Since becoming an independent consultant, Krause has helped a coalition of Texas school districts negotiate a favorable rate from their power supplier and represented a power district in a suit against a power company over high rates – a suit that his client won. He did a study for the U.S. Agency for International Development to determine the price Pakistan should ask in the sale of several existing power plants to a private company and also defined the maximum rate Pakistan should expect to have to pay for power after the sale.

Diversity, Focus on Goals

"My advice in taking risks is to follow the first rule of wing walking – never let go of what you have until you have something else," he says. He urges all engineers to think about their futures, and try to define where they would like to be in five years, even if only loosely. Are you happy in your present job? What would you do if that job disappeared? What new skills can you learn now that will make you more attractive in the job market, and get you a position that gives you what you want?

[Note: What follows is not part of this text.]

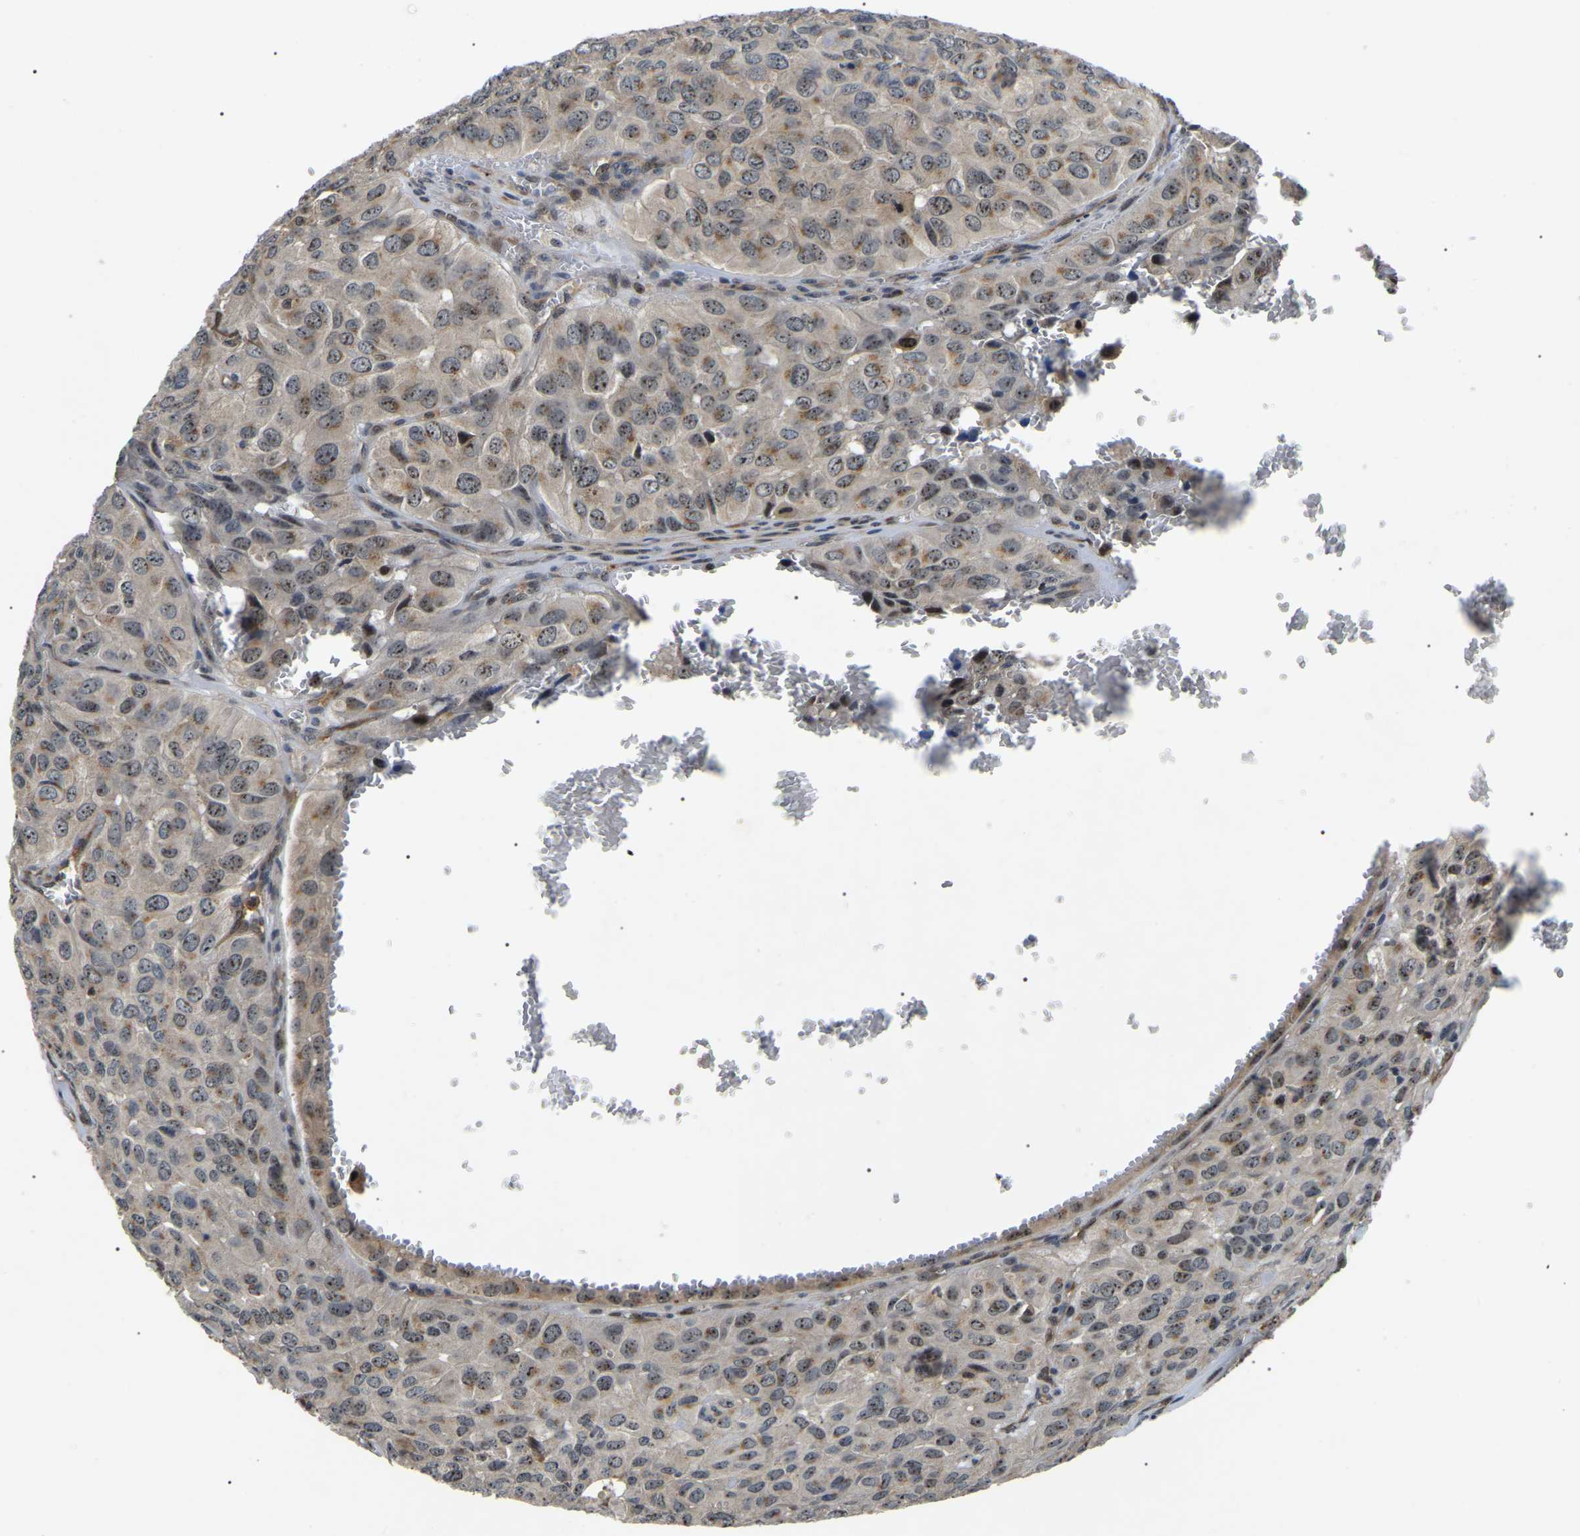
{"staining": {"intensity": "weak", "quantity": ">75%", "location": "cytoplasmic/membranous,nuclear"}, "tissue": "head and neck cancer", "cell_type": "Tumor cells", "image_type": "cancer", "snomed": [{"axis": "morphology", "description": "Adenocarcinoma, NOS"}, {"axis": "topography", "description": "Salivary gland, NOS"}, {"axis": "topography", "description": "Head-Neck"}], "caption": "Immunohistochemistry photomicrograph of head and neck adenocarcinoma stained for a protein (brown), which demonstrates low levels of weak cytoplasmic/membranous and nuclear staining in approximately >75% of tumor cells.", "gene": "RBM28", "patient": {"sex": "female", "age": 76}}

"Too often I see EEs become too specialized," he says. The more specialized they are, the more dependent they are on their present job. If the company is sold, if it closes the project, if it goes through a downsizing, the specialized engineers may find themselves not only out of a job – but out of a career.

"Always seek to diversify," Krause urges. "Look at your options and what you want to do, then work toward those goals. Remember that nothing is more sure in your career than change. The goal is to make the changes work for you."


G. Berton Latamore is a freelance writer in Alexandria, Virginia.